# Oneração



## Cipriana

el contexto es:
...aquisição, alienação ou oneração de bens móveis e imóveis 

alguien tiene ganas de explicarme esta palabra...


----------



## Vanda

Ok, vamos lá:
onerar = Sujeitar a ônus; impor ônus ou obrigação /  Impor pesados tributos ou ônus.

ônus - que recai sobre coisas móveis ou imóveis, por força de direitos reais sobre coisas alheias. 
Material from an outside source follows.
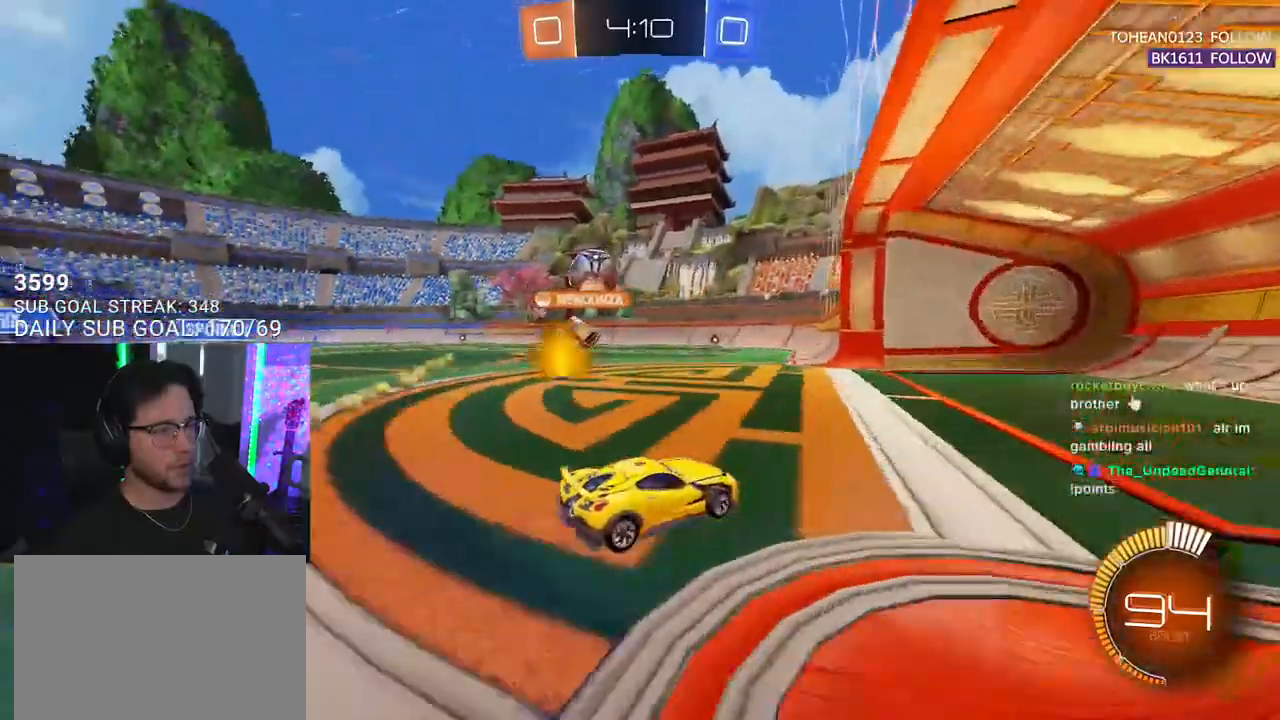
{"buttons": ["R2"], "left_stick": "center", "right_stick": "center", "events": [[383, "left_stick", "center"]]}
Contudo, como envolve jargão jurídico, vou tentar achar uma explicação mais apropriada.


----------



## Cipriana

E sabe cómo sería a tradução para o espanhol de ONERAÇÃO. Sei que existe onerar mas não acho oneración.


----------



## Vanda

Quem me dera!  Um exemplo de onerar um imóvel é hipotecá-lo.

Será que pelo significado de ônus em espanhol você conseguirá relacionar ao termo usado? Veja. 

Gravamen?


----------



## Lusitania

aquisição é compra, alienação é venda ou seja, transferência de domínio de uma coisa (imóvel) para outra pessoa, onerar é como diz a Vanda, pode ser por exemplo uma hipoteca. Não sei como se diz oneração em Espanhol  Lo siento.


----------



## Cipriana

Obrigada gente. Vou usar HIPOTECA mesmo.


----------



## Tomby

*Cipriana*, como bem disse, "_oneración_" não existe em espanhol, mas sim "_*oneroso*_", palavra relacionada com "_gravamen_" como disse nossa Moderadora Vanda. 
Atenção à palavra "_hipoteca_" porque se trata do direito real mais extenso depois do "domínio ou propriedade" e em Espanha tem um corpo legislativo distinto do Código Civil. 
Oneroso em espanhol: Que ocasiona uma despesa. Exemplo, “um convite oneroso”. Também o que estabelece uma reciprocidade de prestações, a diferença do que se adquire a título lucrativo.
Espero ter ajudado.
Cumprimentos!


----------



## Cipriana

Sí, has ayudado pero cómo dirías Oneração entonces? Cuál sería la mejor palabra para reemplazar Oneração? (No encuentro el ? invertido en ninguna parte )


----------



## Tomby

Depende do contexto. Talvez "_transacción onerosa_" ou "_negocio oneroso_".
Cumprimentos!


----------



## Lusitania

Cipriana,

Nós também não utilizamos muito o termo oneração, mas mais contrato oneroso por exemplo. A explicação do TT está correcta. Pretende a tradução para espanhol ou para português? Já estou meio confusa.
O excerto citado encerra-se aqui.